For the purposes of this provision, the expression an ‘‘offer to the public’’ in relation to any Securities in any Member State means the communication in any form and by any means of sufficient information on the terms of the offer and any Securities to be offered so as to enable an investor to decide to purchase any ordinary shares.

United Kingdom

This document is only being distributed to, and is only directed at, persons in the United Kingdom that (i) are “investment professionals” falling within Article 19(5) of the Financial Services and Markets Act 2000 (Financial Promotion) Order 2005 (as amended, the “Order”), (ii) are persons falling within Article 49(2)(a) to (d) (“high net worth companies, unincorporated associations, etc.”) of the Order, or (iii) are persons to whom an invitation or inducement to engage in investment activity (within the meaning of Article 21 of the Financial Services and Markets Act 2000) in connection with the issuance or sale of any securities may otherwise lawfully be communicated or caused to be communicated (all such persons together being referred to as “Relevant Persons”).
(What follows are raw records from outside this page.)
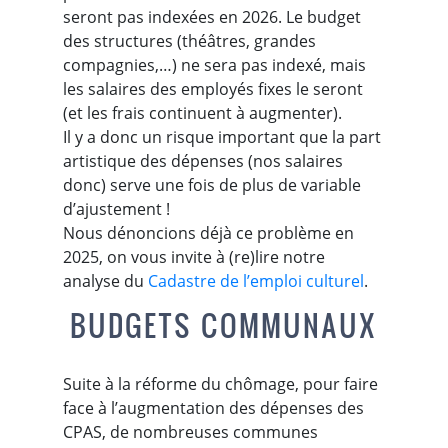
seront pas indexées en 2026. Le budget
des structures (théâtres, grandes
compagnies,…) ne sera pas indexé, mais
les salaires des employés fixes le seront
(et les frais continuent à augmenter).
Il y a donc un risque important que la part
artistique des dépenses (nos salaires
donc) serve une fois de plus de variable
d’ajustement !
Nous dénoncions déjà ce problème en
2025, on vous invite à (re)lire notre
analyse du
Cadastre de l’emploi culturel
.
BUDGETS COMMUNAUX
Suite à la réforme du chômage, pour faire
face à l’augmentation des dépenses des
CPAS, de nombreuses communes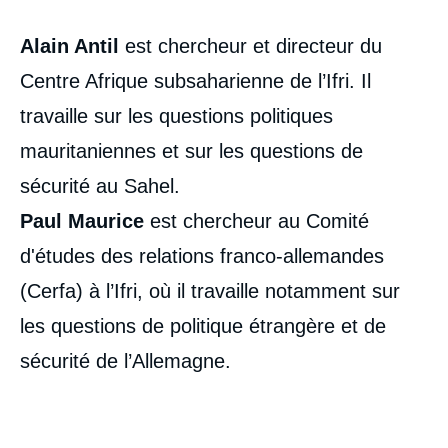
Alain Antil
est chercheur et directeur du
Centre Afrique subsaharienne de l’Ifri. Il
travaille sur les questions politiques
mauritaniennes et sur les questions de
sécurité au Sahel.
Paul Maurice
est chercheur au Comité
d'études des relations franco-allemandes
(Cerfa) à l’Ifri, où il travaille notamment sur
les questions de politique étrangère et de
sécurité de l’Allemagne.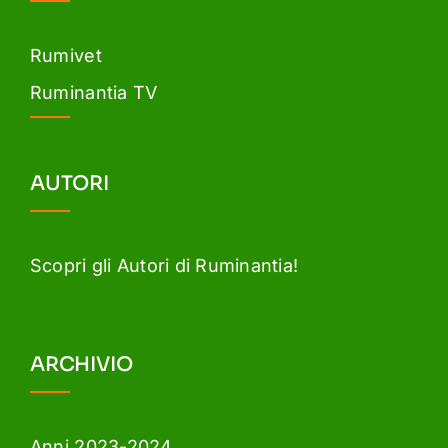
Rumivet
Ruminantia TV
AUTORI
Scopri gli Autori di Ruminantia!
ARCHIVIO
Anni 2023-2024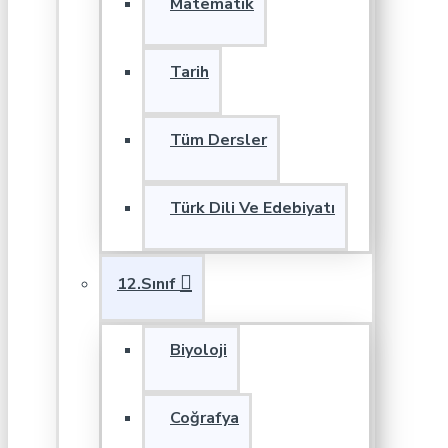
Matematik
Tarih
Tüm Dersler
Türk Dili Ve Edebiyatı
12.Sınıf
Biyoloji
Coğrafya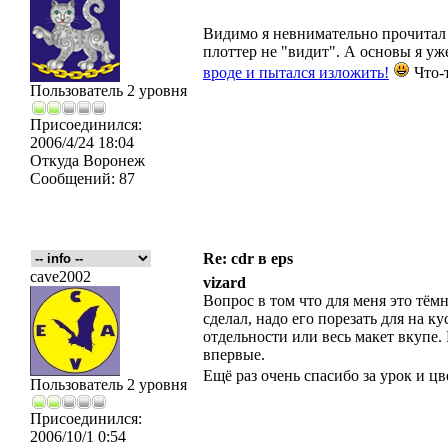
Видимо я невнимательно прочитал т
плоттер не "видит". А основы я уж
вроде и пытался изложить!
Что-т
Пользователь 2 уровня
Присоединился:
2006/4/24 18:04
Откуда
Воронеж
Сообщений:
87
Re: cdr в eps
cave2002
vizard
Вопрос в том что для меня это тёмн
сделал, надо его порезать для на к
отдельности или весь макет вкупе.
впервые.
Ещё раз очень спасибо за урок и ц
Пользователь 2 уровня
Присоединился:
2006/10/1 0:54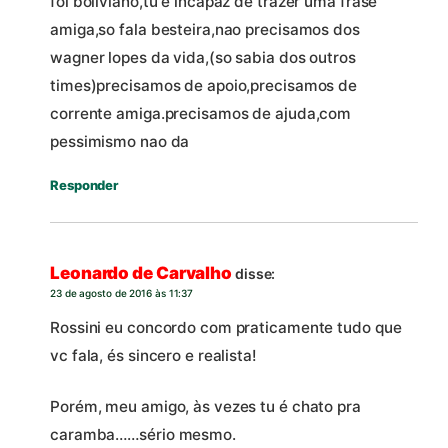
foi boliviano,tu e incapaz de trazer uma frase
amiga,so fala besteira,nao precisamos dos
wagner lopes da vida,(so sabia dos outros
times)precisamos de apoio,precisamos de
corrente amiga.precisamos de ajuda,com
pessimismo nao da
Responder
Leonardo de Carvalho
disse:
23 de agosto de 2016 às 11:37
Rossini eu concordo com praticamente tudo que
vc fala, és sincero e realista!
Porém, meu amigo, às vezes tu é chato pra
caramba……sério mesmo.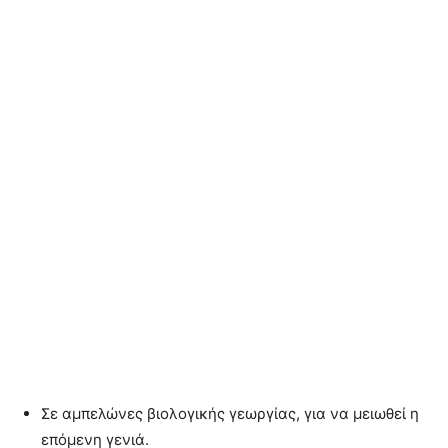
Σε αμπελώνες βιολογικής γεωργίας, για να μειωθεί η
επόμενη γενιά.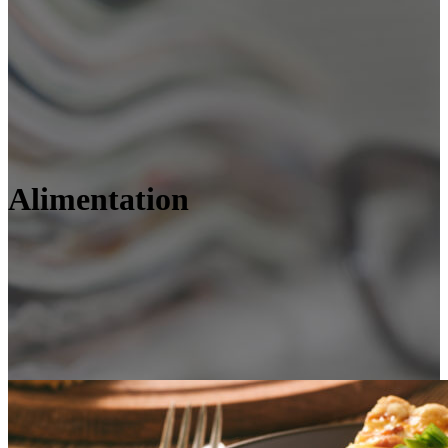
Alimentation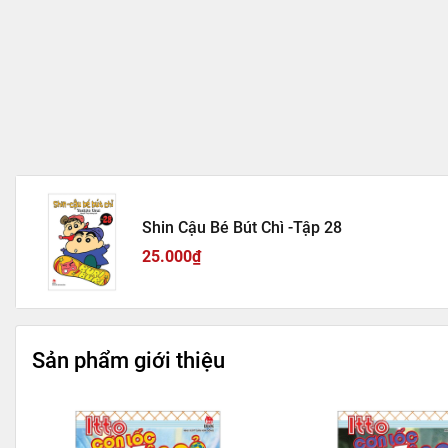
Shin Cậu Bé Bút Chì -Tập 28
25.000₫
Sản phẩm giới thiệu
This document is directed only at Relevant Persons and must not be acted on or relied on by persons who are not Relevant Persons. Any investment or investment activity to which this document relates is available only to Relevant Persons and will be engaged in only with Relevant Persons.

United States of America

This press release shall not constitute an offer to sell or a solicitation of an offer to buy these securities in the United States of America, nor shall there be any sale of these securities in any state or other jurisdiction in which such offer, solicitation or sale would be unlawful prior to the registration or qualification under the securities laws of any such state or other jurisdiction.
None of the securities issued or to be issued in connection with the Multi-Tranche Financing have been registered under the Securities Act of 1933, as amended, and such securities may not be offered or sold in the United States except pursuant to an effective registration statement or an applicable exemption from the registration requirements.


1 Press release of October 14, 2024
2 The long-term deposit had a two year-term, were accessible prior to the expiration of the term with a notice period of 31 days and were considered as liquid by the Company
3 This estimate is based on the Company’s current business plan and excludes any proceeds from subsequent tranches of the Multi-Tranche Financing, potential milestones payable to or by the Company and any additional expenditures related to the potential continued development of the odiparcil program or resulting from the potential in licensing or acquisition of additional product candidates or technologies, or any associated development the Company may pursue. The Company may have based this estimate on assumptions that are incorrect, and the Company may end up using its resources sooner than anticipated.